En El segundo sexo de Simone de Beauvoir, se plantea la idea del poder que ejerce la sociedad sobre las mujeres por la constante responsabilidad que se les impone sobre los hijos e hijas. Un valor atribuido como “inferioridad”, como la femineidad subordinada a ser madres. Idea que se desarrolla en la literatura en novelas como “La hija única”, de Guadalupe Nettel, con Laura constantemente argumentando sobre esto y otros temas para que sus amigas le comprendan: no les favorece maternar. “Además, la sociedad está diseñada para que seamos nosotras, y no los hombres, quienes se encarguen de cuidar a los hijos, y eso implica muchas veces sacrificar la carrera, las actividades solitarias, el erotismo y en ocasiones la pareja… ¿Vale realmente la pena?”.
Pero, pongámonos serios, si le hiciéramos caso al Estado de Chile y decidiéramos ser madres ¿a cuántos bonos podríamos acceder?

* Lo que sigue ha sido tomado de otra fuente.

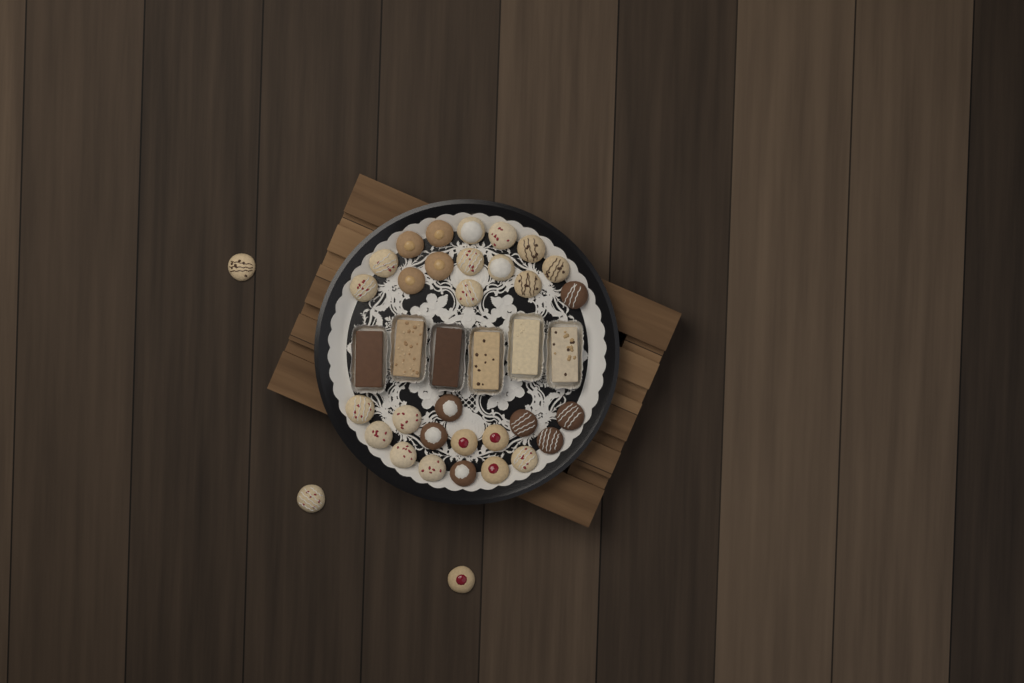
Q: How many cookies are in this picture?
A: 33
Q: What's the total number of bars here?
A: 6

Está el conocido Bono por Hijo que se atribuye a mujeres mayores de 65 años por cada hijo nacido, el Bono Familiar entregado a quienes no puedan solventar los gastos familiares, Subsidio Maternal entregado a madres con licencia médica y sin renta, Asignación Familiar para trabajadores embarazadas desde el quinto mes, Bono Recién Nacido y otros a nivel global, pero con prioridad a madres. Si nos ponemos en la situación hipotética de calificar para estos bonos, y descontamos aquellos a los que no podríamos acceder por situaciones obvias (no tenemos más de 65 años y no estamos bajo licencia), recibiríamos $75.152 pesos chilenos mensuales. Alcanza para diez paquetes de 20 unidades de pañales de recién nacido. Bebés que, en promedio, utilizan 10 diarios. Según un informe del Instituto Nacional de Estadísticas y Censos (Indec), para cuidar a un menor de un año se necesitan mínimo $98.339 pesos chilenos. Si el niño o niña tiene entre 1 a 3 años, el mínimo es de $116.050. Tanto madres como padres podrían debatir esto. ¿Es realmente ese el monto final?

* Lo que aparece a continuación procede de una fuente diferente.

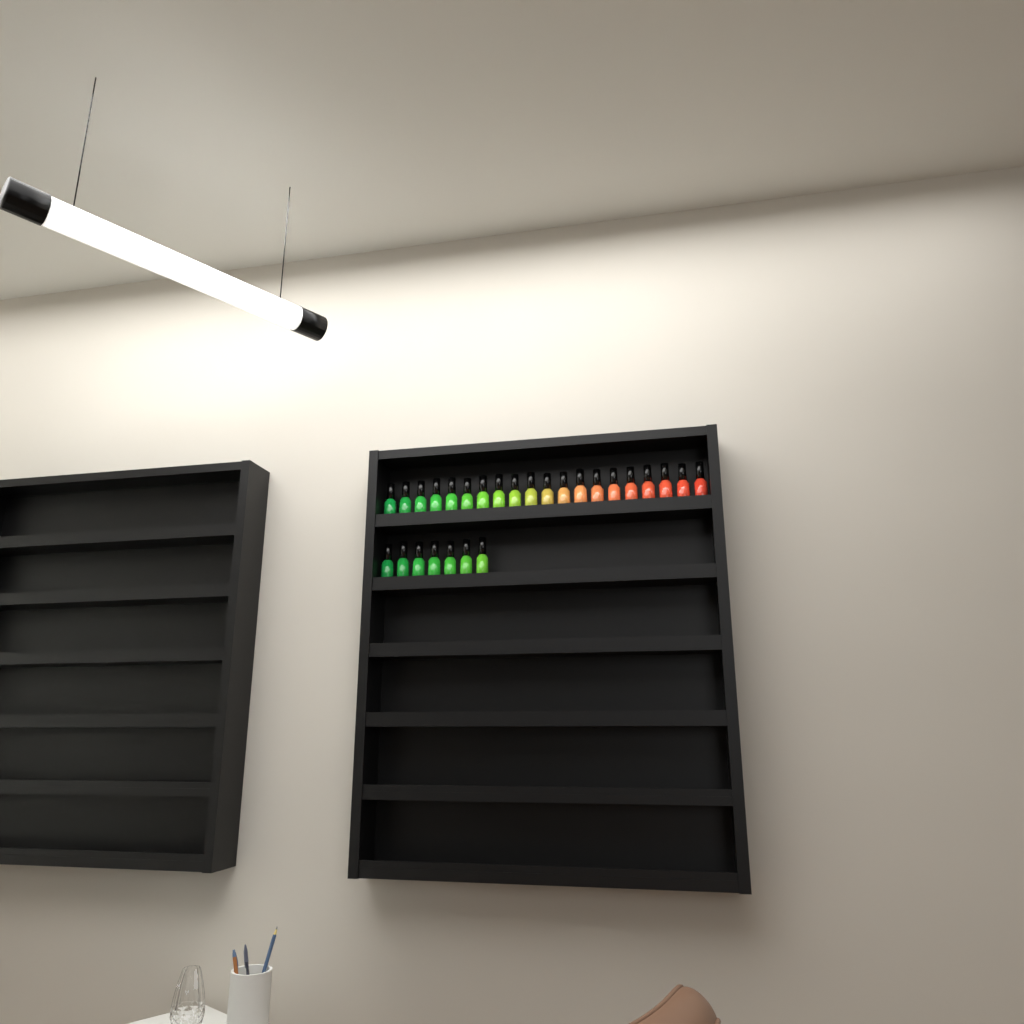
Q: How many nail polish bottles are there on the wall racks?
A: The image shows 27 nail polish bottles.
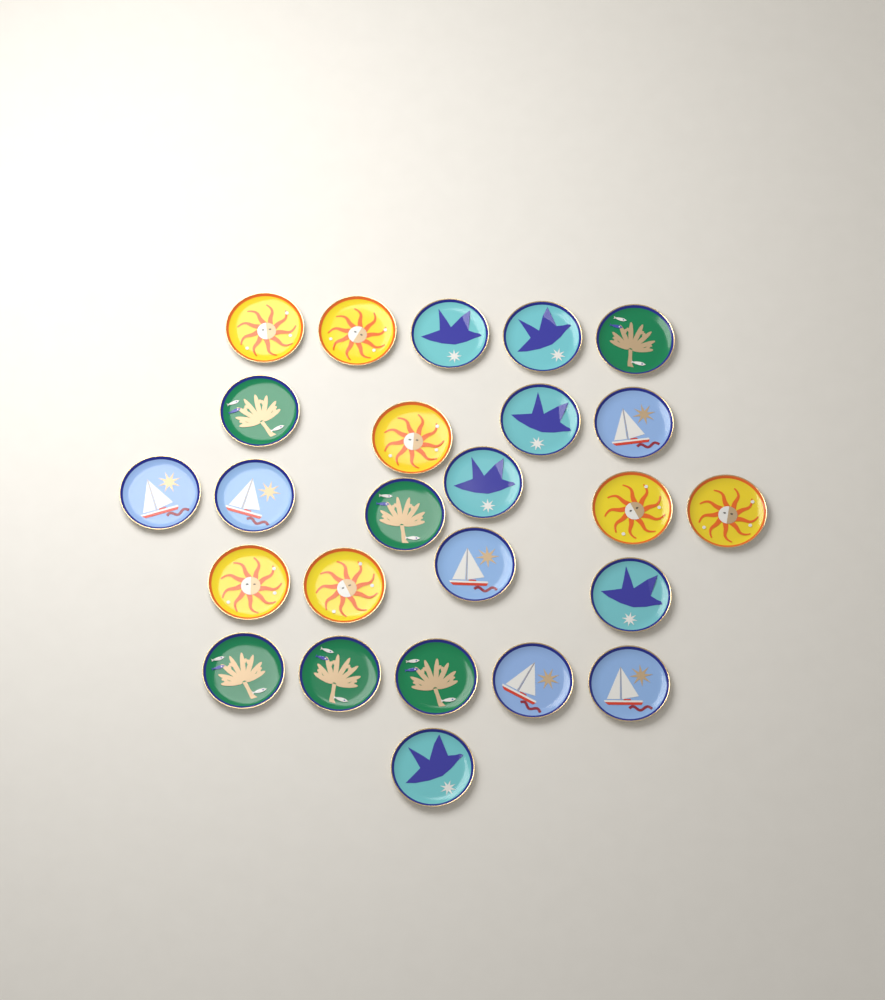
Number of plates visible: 25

¿Qué pasa si hacemos el ejercicio contrario? Hemos decidido no tener hijos. ¿Qué podemos hacer con $75.152? Hago la simulación de una compra mensual de supermercado para dos personas y por ese monto puedo llevarme toalla nova, confort, servilletas, cuatro leches vegetales, choclo congelado, margarina, una caja de granola, 500 gramos de sal, dos tarros de garbanzos, seis de atún, un kilo de arroz, cuatro paquetes de tallarines y una lechuga y me sobran cerca de 5.000 pesos.
Como decía Lina Meruane en Contra los hijos, no escribo en contra de la industria filial, ni de las madres que sí desean serlo. Citándola una vez más y utilizando sus maneras, es en contra de Chile que escribo estas páginas, porque “aunque no he experimentado nunca por los niños ninguna índole de devoción, tampoco estoy en contra de la niñez”. Se ha señalado antes en la literatura, no estoy inventando la rueda: el estado latinoamericano le da la responsabilidad social, económica y de los cuidados a las madres (Rodríguez y Pautassi, 2014; Rodríguez 2015), a las familias, abandonándoles.
Chile me obliga a tener hijos y luego me abandona. Ahora yo te hago la pregunta: ¿es valiente no querer? ¿O lo es decir que sí?